Yesterday was my mother’s 77th birthday. Working a full day, I could not visit, but my friend Laurie was with her, and brought both a cake and her radiant presence. Laurie has been helping to care for my mother ever since I moved her to Marin county at the beginning of 2009, and she has been a delightful and steady source of support.
Penny’s Alzheimer’s is so severe now that she cannot do anything without help. She hasn’t recognized me in well over a year, she needs to be fed and bathed and dressed and moved. She no longer smiles. She is speaking a bit, but not making any sense. She uses a hospital bed and a wheelchair, and I have the support of Hospice By The Bay, a fine organization that has been helping to care for her the last couple of months. She is gradually losing weight, although her health seems to be fine.
The memory care facility where she lives, Alma Via of San Rafael, is as nice a facility as I’ve ever seen.

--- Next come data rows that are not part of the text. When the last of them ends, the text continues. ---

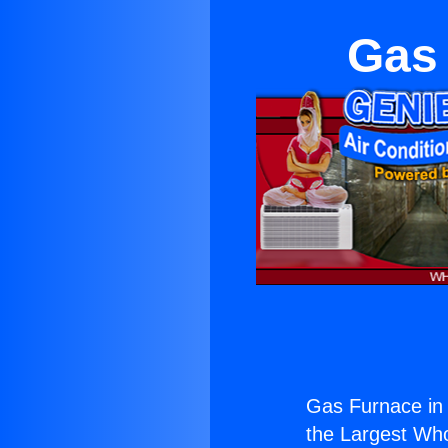
Gas 
Gas Furnace in M
the Largest Whol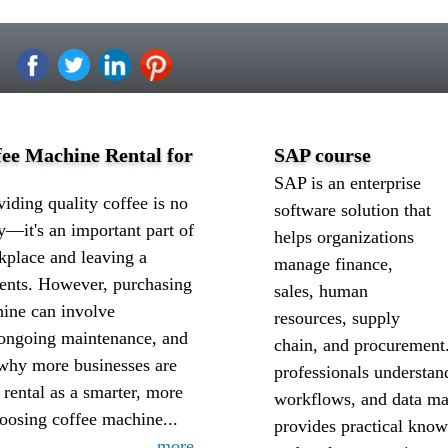
ee Machine Rental for
SAP course
SAP is an enterprise
iding quality coffee is no
software solution that
y—it's an important part of
helps organizations
kplace and leaving a
manage finance,
ients. However, purchasing
sales, human
ine can involve
resources, supply
, ongoing maintenance, and
chain, and procurement
 why more businesses are
professionals understan
 rental as a smarter, more
workflows, and data ma
hoosing coffee machine...
provides practical know
more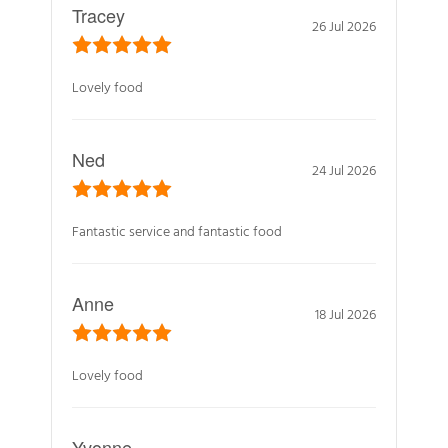
Tracey
26 Jul 2026
Lovely food
Ned
24 Jul 2026
Fantastic service and fantastic food
Anne
18 Jul 2026
Lovely food
Yvonne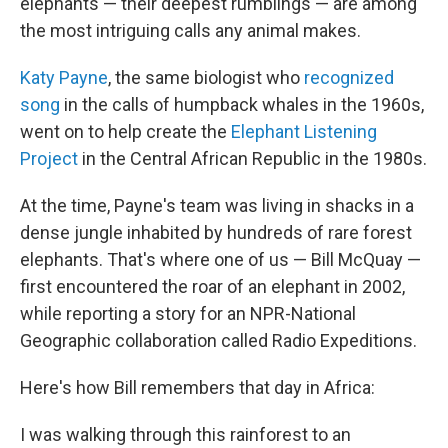
elephants — their deepest rumblings — are among
the most intriguing calls any animal makes.
Katy Payne
, the same biologist who
recognized
song
in the calls of humpback whales in the 1960s,
went on to help create the
Elephant Listening
Project
in the Central African Republic in the 1980s.
At the time, Payne's team was living in shacks in a
dense jungle inhabited by hundreds of rare forest
elephants. That's where one of us — Bill McQuay —
first encountered the roar of an elephant in 2002,
while reporting a story for an NPR-National
Geographic collaboration called Radio Expeditions.
Here's how Bill remembers that day in Africa:
I was walking through this rainforest to an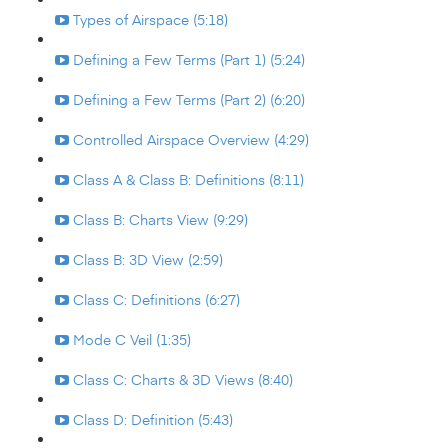
Types of Airspace (5:18)
Defining a Few Terms (Part 1) (5:24)
Defining a Few Terms (Part 2) (6:20)
Controlled Airspace Overview (4:29)
Class A & Class B: Definitions (8:11)
Class B: Charts View (9:29)
Class B: 3D View (2:59)
Class C: Definitions (6:27)
Mode C Veil (1:35)
Class C: Charts & 3D Views (8:40)
Class D: Definition (5:43)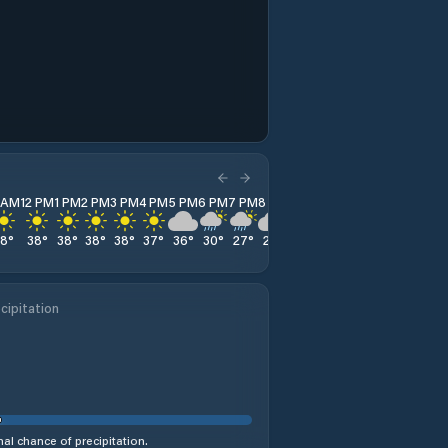
1 AM
12 PM
1 PM
2 PM
3 PM
4 PM
5 PM
6 PM
7 PM
8 PM
9 PM
10 PM
11 PM
38
°
38
°
38
°
38
°
38
°
37
°
36
°
30
°
27
°
27
°
27
°
27
°
26
°
cipitation
al chance of precipitation.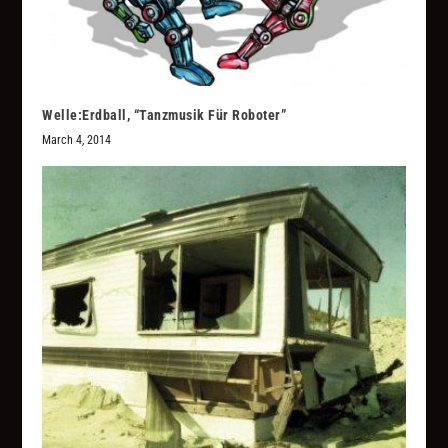
Welle:Erdball, “Tanzmusik Für Roboter”
March 4, 2014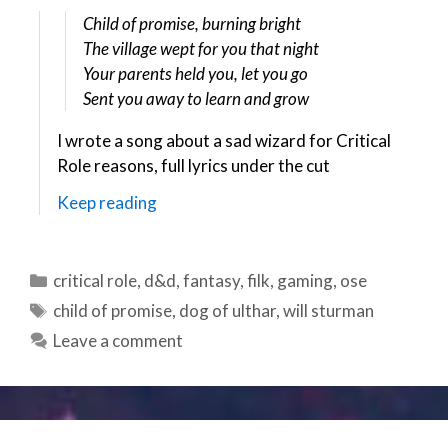
Child of promise, burning bright
The village wept for you that night
Your parents held you, let you go
Sent you away to learn and grow
I wrote a song about a sad wizard for Critical
Role reasons, full lyrics under the cut
Keep reading
Categories
critical role
,
d&d
,
fantasy
,
filk
,
gaming
,
ose
Tags
child of promise
,
dog of ulthar
,
will sturman
Leave a comment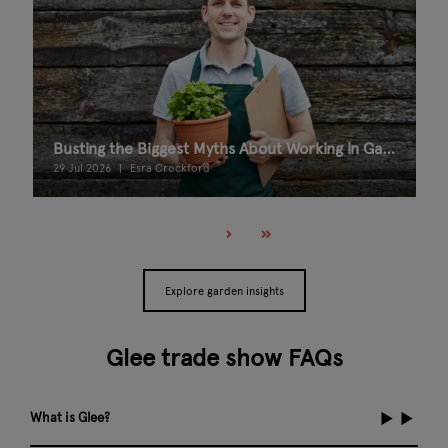
Busting the Biggest Myths About Working in Garden Retail
29 Jul 2026
Esra Crockford
Explore garden insights
Glee trade show FAQs
What is Glee?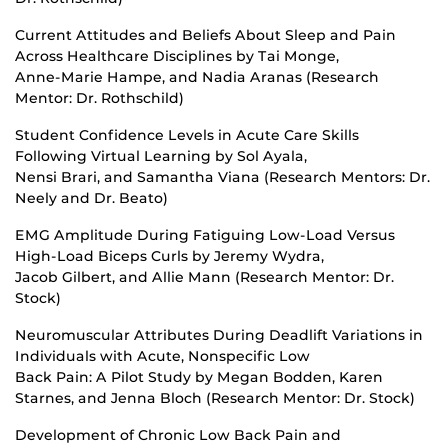
Current Attitudes and Beliefs About Sleep and Pain
Across Healthcare Disciplines by Tai Monge,
Anne-Marie Hampe, and Nadia Aranas (Research
Mentor: Dr. Rothschild)
Student Confidence Levels in Acute Care Skills
Following Virtual Learning by Sol Ayala,
Nensi Brari, and Samantha Viana (Research Mentors: Dr.
Neely and Dr. Beato)
EMG Amplitude During Fatiguing Low-Load Versus
High-Load Biceps Curls by Jeremy Wydra,
Jacob Gilbert, and Allie Mann (Research Mentor: Dr.
Stock)
Neuromuscular Attributes During Deadlift Variations in
Individuals with Acute, Nonspecific Low
Back Pain: A Pilot Study by Megan Bodden, Karen
Starnes, and Jenna Bloch (Research Mentor: Dr. Stock)
Development of Chronic Low Back Pain and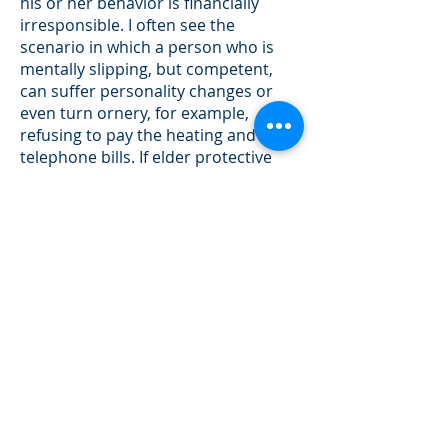
his or her behavior is financially
irresponsible. I often see the
scenario in which a person who is
mentally slipping, but competent,
can suffer personality changes or
even turn ornery, for example,
refusing to pay the heating and
telephone bills. If elder protective
services is called for assistance, the
person is immediately evaluated. If
the person is deemed competent,
which frequently occurs, that
person has the right to stay where
they are and continue to be
financially irresponsible.
On the other hand, if the DPA is
effective when signed, no
physician’s letter is required. The
agent can gently “work with“ the
mentally slipping parent, for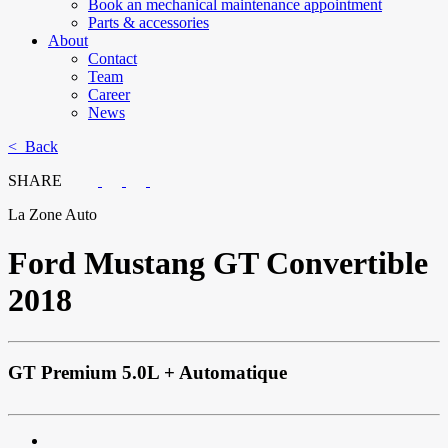
Book an mechanical maintenance appointment
Parts & accessories
About
Contact
Team
Career
News
< Back
SHARE
La Zone Auto
Ford
Mustang GT Convertible
2018
GT Premium 5.0L + Automatique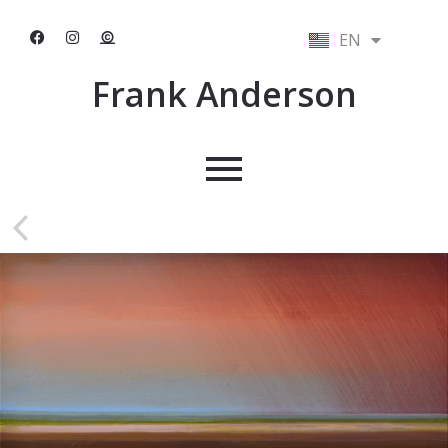
EN
NL
Frank Anderson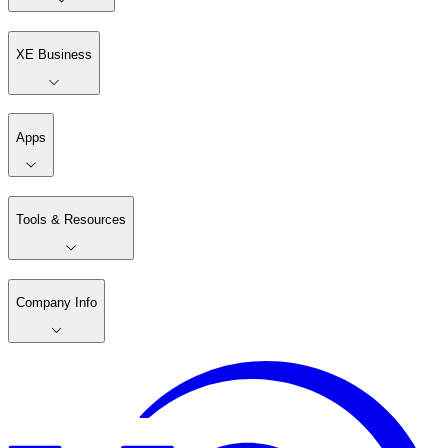
XE Business
Apps
Tools & Resources
Company Info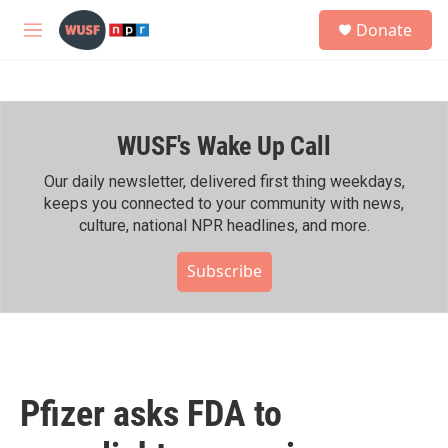
Skip to main content
S
Donate
e
M
a
e
r
n
c
u
h
WUSF's Wake Up Call
u
e
r
Our daily newsletter, delivered first thing weekdays,
y
keeps you connected to your community with news,
culture, national NPR headlines, and more.
Subscribe
Pfizer asks FDA to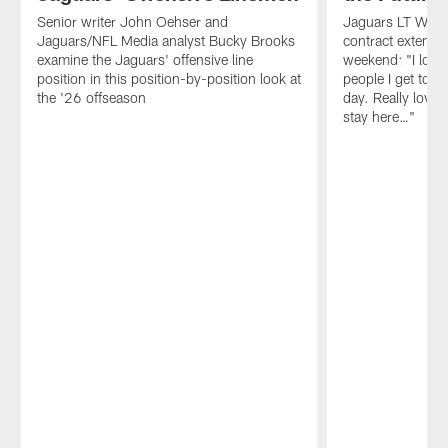
Senior writer John Oehser and
Jaguars LT Walker
Jaguars/NFL Media analyst Bucky Brooks
contract extensio
examine the Jaguars' offensive line
weekend: "I love 
position in this position-by-position look at
people I get to 
the '26 offseason
day. Really love 
stay here…"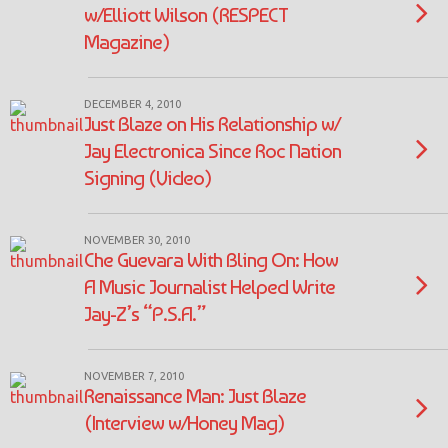
w/Elliott Wilson (RESPECT
Magazine)
DECEMBER 4, 2010
Just Blaze on His Relationship w/
Jay Electronica Since Roc Nation
Signing (Video)
NOVEMBER 30, 2010
Che Guevara With Bling On: How
A Music Journalist Helped Write
Jay-Z’s “P.S.A.”
NOVEMBER 7, 2010
Renaissance Man: Just Blaze
(Interview w/Honey Mag)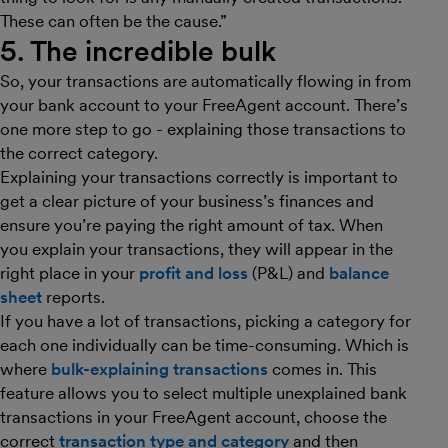
These can often be the cause.”
5. The incredible bulk
So, your transactions are automatically flowing in from
your bank account to your FreeAgent account. There’s
one more step to go - explaining those transactions to
the correct category.
Explaining your transactions correctly is important to
get a clear picture of your business’s finances and
ensure you’re paying the right amount of tax. When
you explain your transactions, they will appear in the
right place in your
profit and loss
(P&L) and
balance
sheet
reports.
If you have a lot of transactions, picking a category for
each one individually can be time-consuming. Which is
where
bulk-explaining transactions
comes in. This
feature allows you to select multiple unexplained bank
transactions in your FreeAgent account, choose the
correct
transaction type and category
and then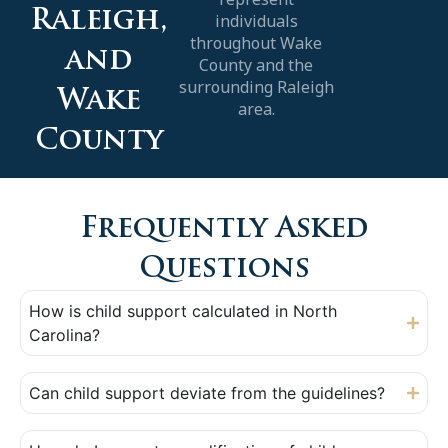
Raleigh,
individuals
throughout Wake
and
County and the
surrounding Raleigh
Wake
area.
County
Frequently Asked
Questions
How is child support calculated in North
Carolina?
Can child support deviate from the guidelines?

The caregivers are attentive, there is singing and music and other activities, the food is pretty good. Penny seems as happy as she could be, but there is really no way to tell.
So the pattern of loss in my life continues, first Nancy, then her father Dick Jones in early February, and gradually now, my mother. My mother has been going away a little at a time for five years now, as this terrible disease runs its course. One book described it as “the long slow good-bye”, and I cannot disagree.
And her caregivers are radiant, thoughtful and hard-working. She is loved, not only by me, but by the people around her. I can only manage her medical care and her finances, and wait.